ASSIGNMENT:
Will you transcribe all the entries word for word, skipping the pictures they hold?

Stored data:
..............................

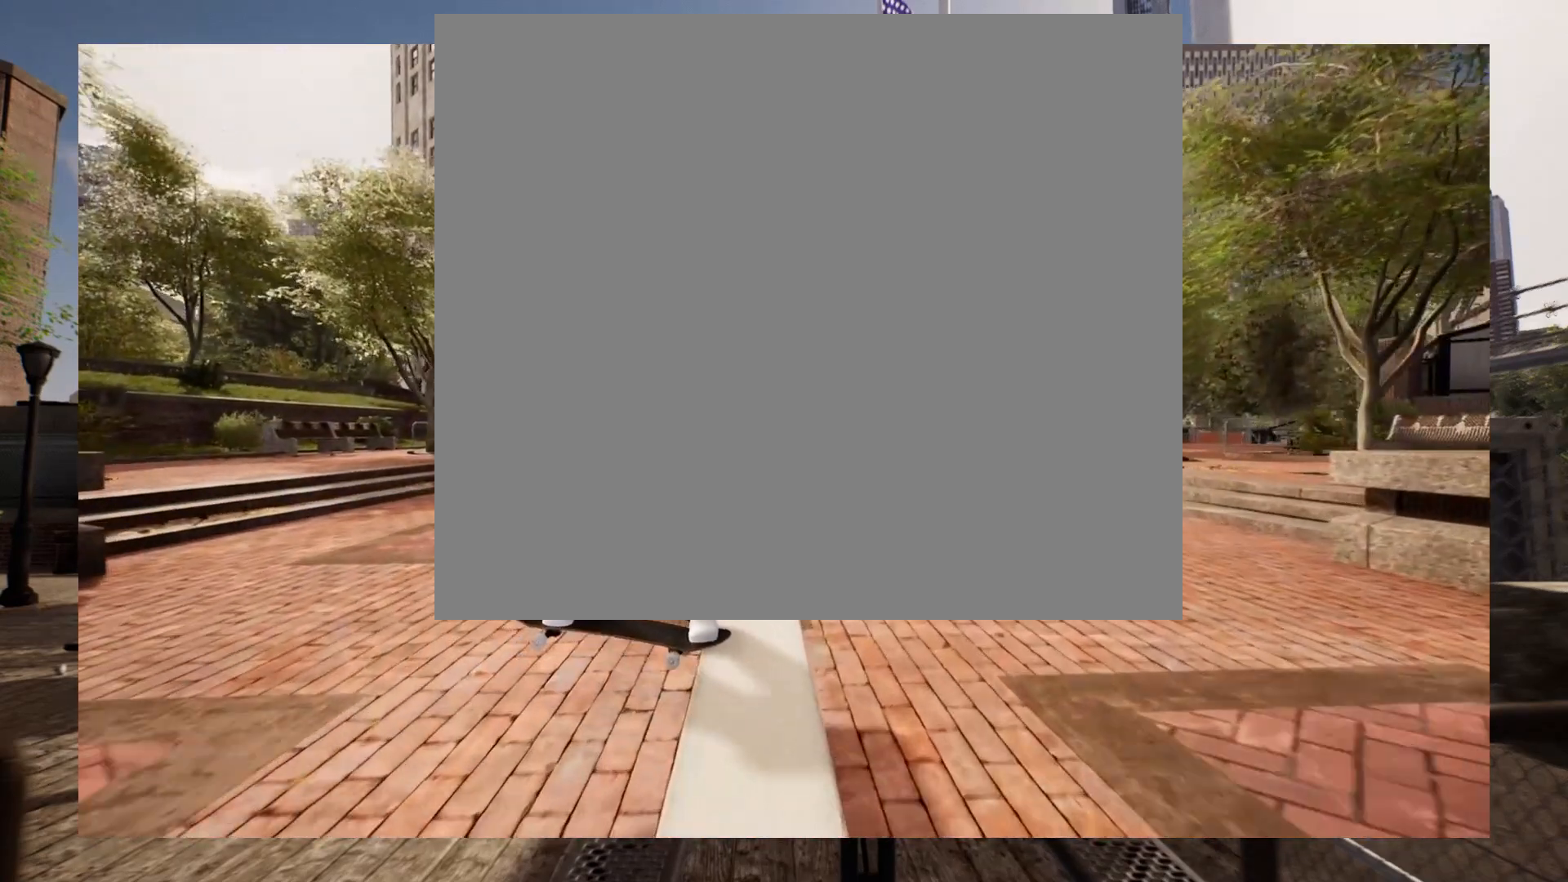
{"buttons": [], "left_stick": "center", "right_stick": "center", "events": [[33, "right_stick", "center"]]}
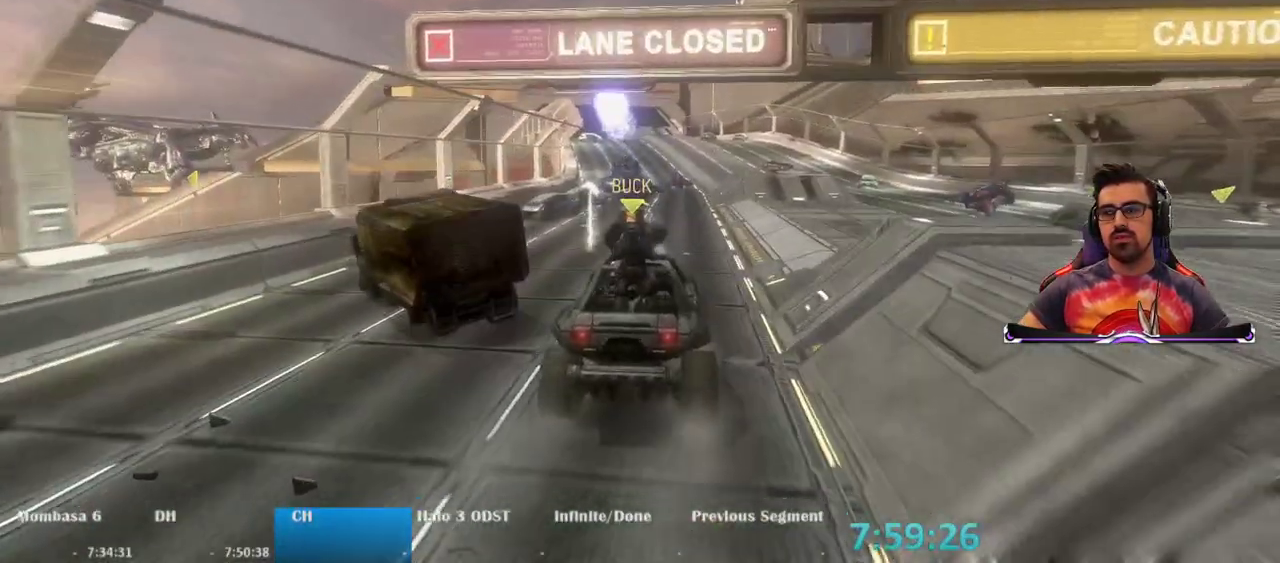
Gameplay with keyboard and mouse; each line is a JSON object with the keys and mouse buttons held at the frame after it. "events" lists presses ("down") and releases ("up") of "1", "2", "3", "4", "5", "a", "alt", "c", "caps_lock", "ctrl", "d", "e", "f", "g", "q", "r", "s", "shift", "space", "t", "tab", "v", "w", "x", "z", "mouse_left", "mouse_wheel" and "mouse_right" between this image and that frame as [ms after this image, input, new state], when the widget could be followed in between. "mouse_left", "mouse_wheel", "mouse_right" = the "left", "wheel", "right" buttons of the "mouse" list. No other keys are recorded. "wheel" means that the mouse wheel is clicked or scrolled. Not read: mouse_move.
{"keys": ["a"], "mouse": [], "events": [[33, "w", "up"], [350, "e", "up"], [450, "a", "down"]]}
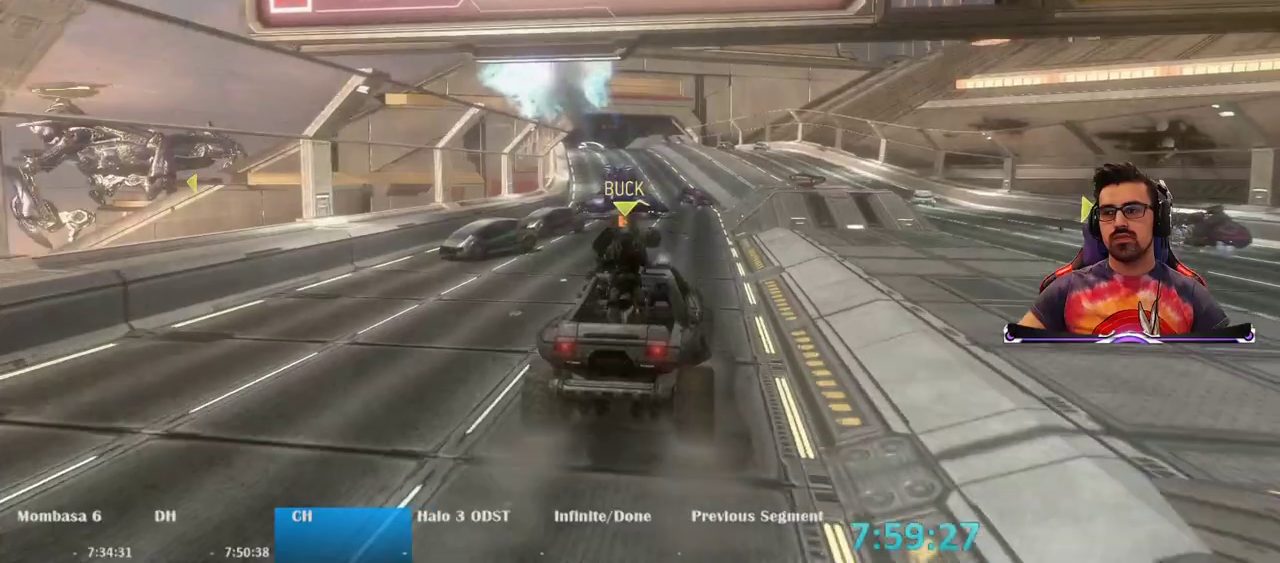
{"keys": ["a"], "mouse": [], "events": [[183, "w", "down"], [283, "w", "up"]]}
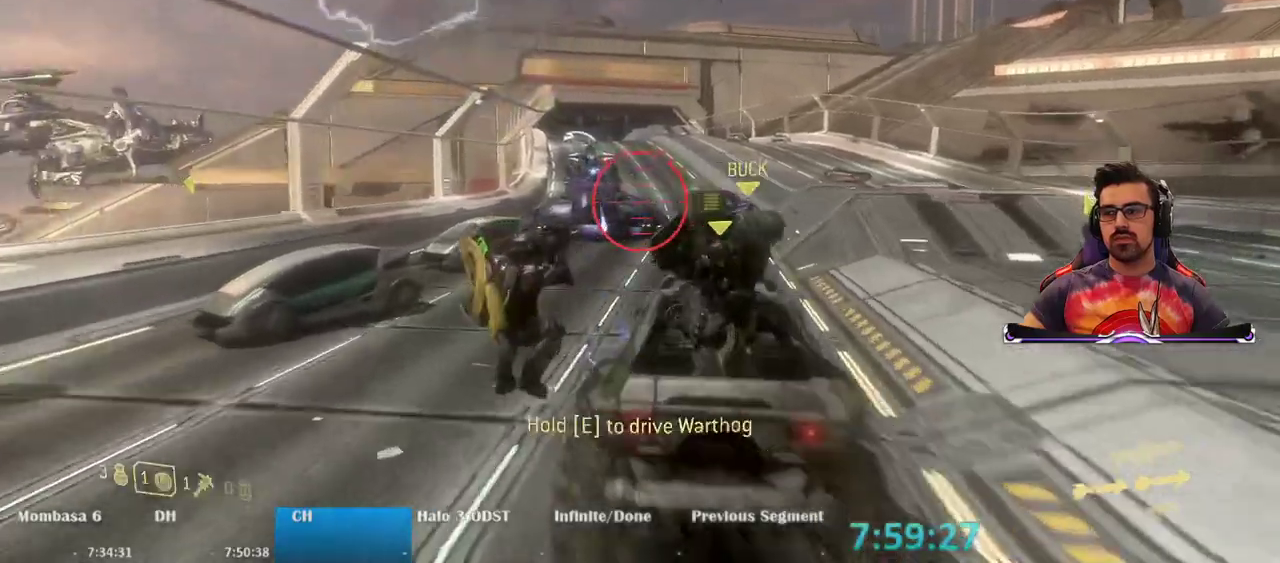
{"keys": ["a", "w"], "mouse": [], "events": [[433, "w", "down"]]}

..............................

FINAL ANSWER:
{"buttons": [], "left_stick": "center", "right_stick": "center", "events": [[33, "right_stick", "center"]]}
Gameplay with keyboard and mouse; each line is a JSON object with the keys and mouse buttons held at the frame after it. "events" lists presses ("down") and releases ("up") of "1", "2", "3", "4", "5", "a", "alt", "c", "caps_lock", "ctrl", "d", "e", "f", "g", "q", "r", "s", "shift", "space", "t", "tab", "v", "w", "x", "z", "mouse_left", "mouse_wheel" and "mouse_right" between this image and that frame as [ms after this image, input, new state], when the widget could be followed in between. "mouse_left", "mouse_wheel", "mouse_right" = the "left", "wheel", "right" buttons of the "mouse" list. No other keys are recorded. "wheel" means that the mouse wheel is clicked or scrolled. Not read: mouse_move.
{"keys": ["a"], "mouse": [], "events": [[33, "w", "up"], [350, "e", "up"], [450, "a", "down"]]}
{"keys": ["a"], "mouse": [], "events": [[183, "w", "down"], [283, "w", "up"]]}
{"keys": ["a", "w"], "mouse": [], "events": [[433, "w", "down"]]}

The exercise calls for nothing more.